A University of Georgia-led team has developed an approach that enables CRISPR-based editing of Anolis lizards, possibly paving the way for them to be used as a model for gene editing in reptiles. While CRISPR-Cas9 editing has pushed forward in mammals, fish, and amphibians, the researchers say it has lagged in reptiles due to difficulties in accessing reptilian zygotes. But as they report in Cell, the researchers found that the microinjection of CRISPR-Cas9 into unfertilized Anolis sagrei oocytes could produce targeted mutations. They say that this approach could likely be applied to other squamates.
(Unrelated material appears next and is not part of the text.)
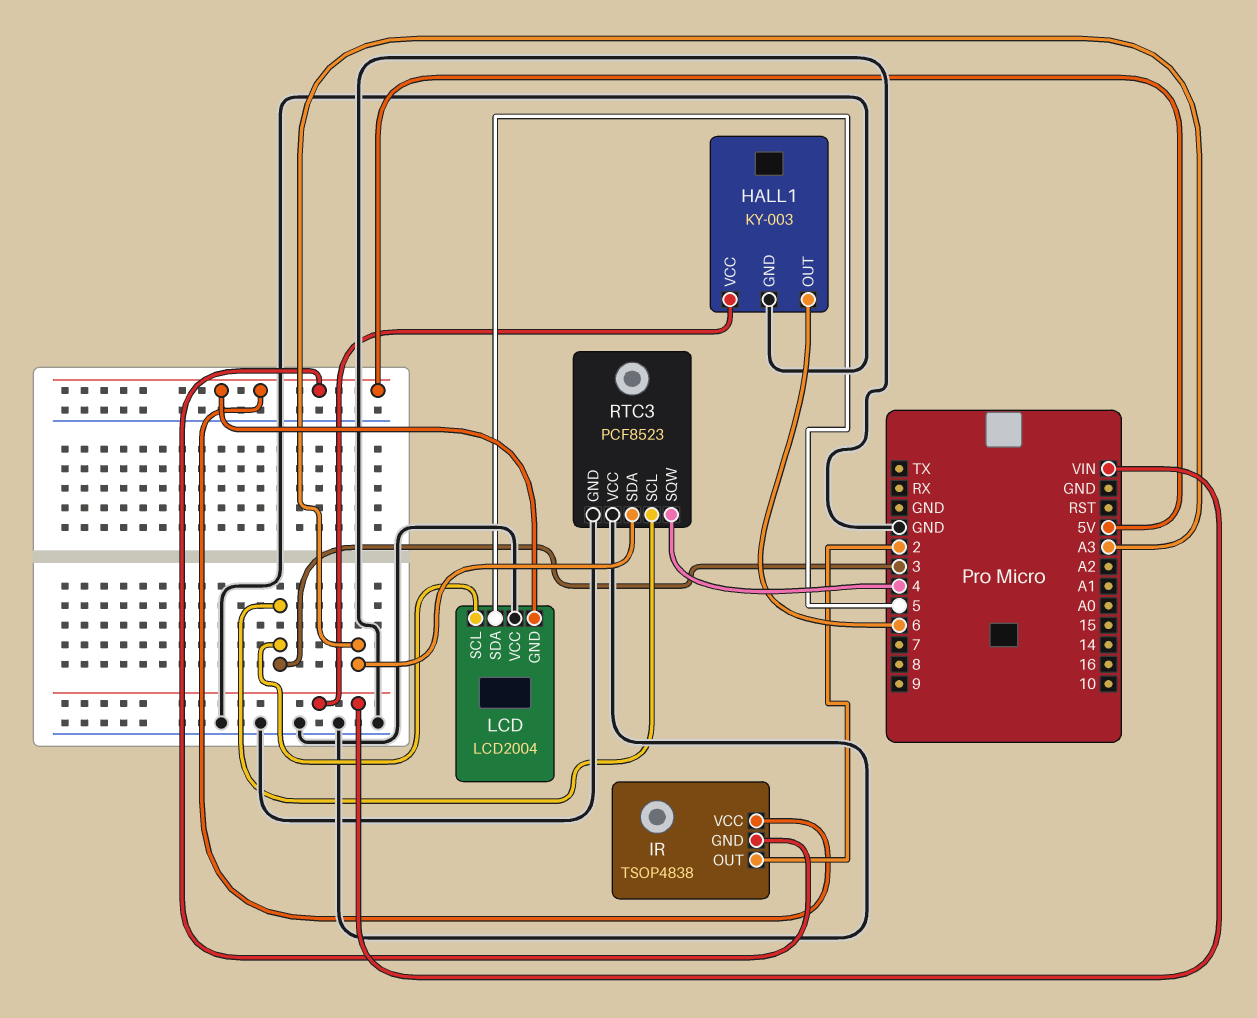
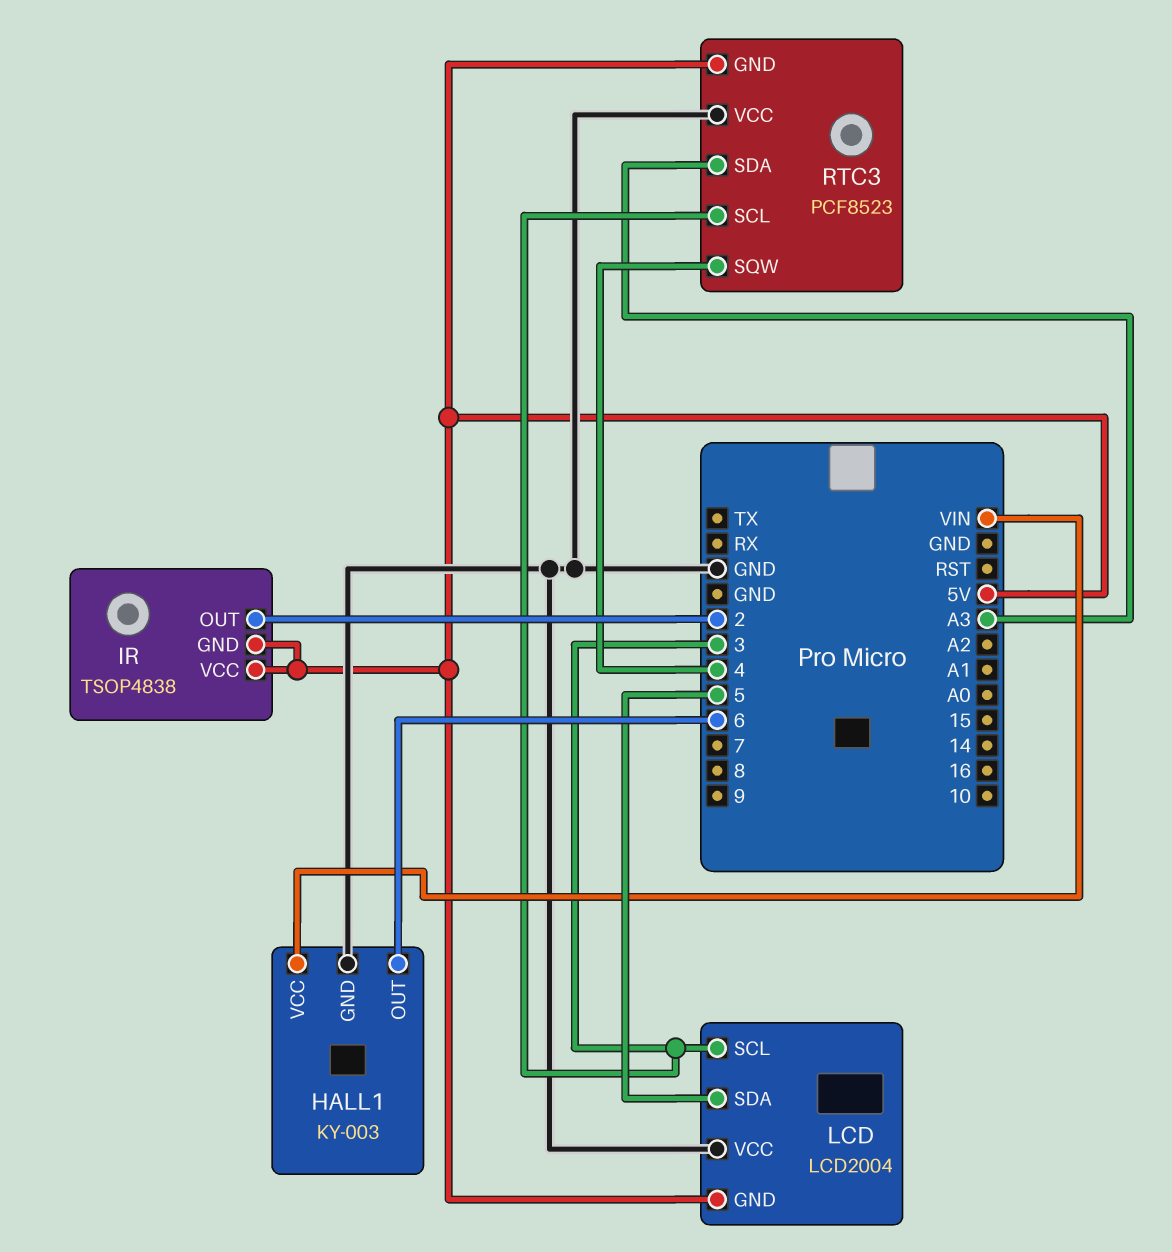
RTC3 pin GND: GND -> 5V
Using a new mouse model of melanoma they devised, researchers from Weizmann Institute of Science and elsewhere examined the contribution of intra-tumor heterogeneity and tumor mutational burden to tumor aggressiveness and immune-mediated tumor rejection, as they report in Cell. To develop their experimental system, the researchers exposed a mouse melanoma cell line to UVB radiation, which increased its tumor mutational burden and aggressiveness, and then derived single-cell clones from that irradiated cell line. Through mixing and other analyses, they found that both number of clones making up a tumor and how diverse they are affects tumor aggressiveness. Additionally, they found that heterogeneity better predicts response to immunotherapy than tumor burden.
A Tel Aviv University-led team of researchers profiled the proteomes of melanoma samples from patients undergoing either advanced stage melanoma patients undergoing either tumor infiltrating lymphocyte (TIL)-based or anti-programmed death 1 (PD1) immunotherapy. As they report in Cell, the researchers quantified more than 10,000 proteins and found a role for lipid metabolism in increasing melanoma immunogenicity and boosting T cell-mediated killing. "Altogether, our proteomic analyses revealed association between the melanoma metabolic state and the response to immunotherapy, which can be the basis for future improvement of therapeutic response," the researchers write.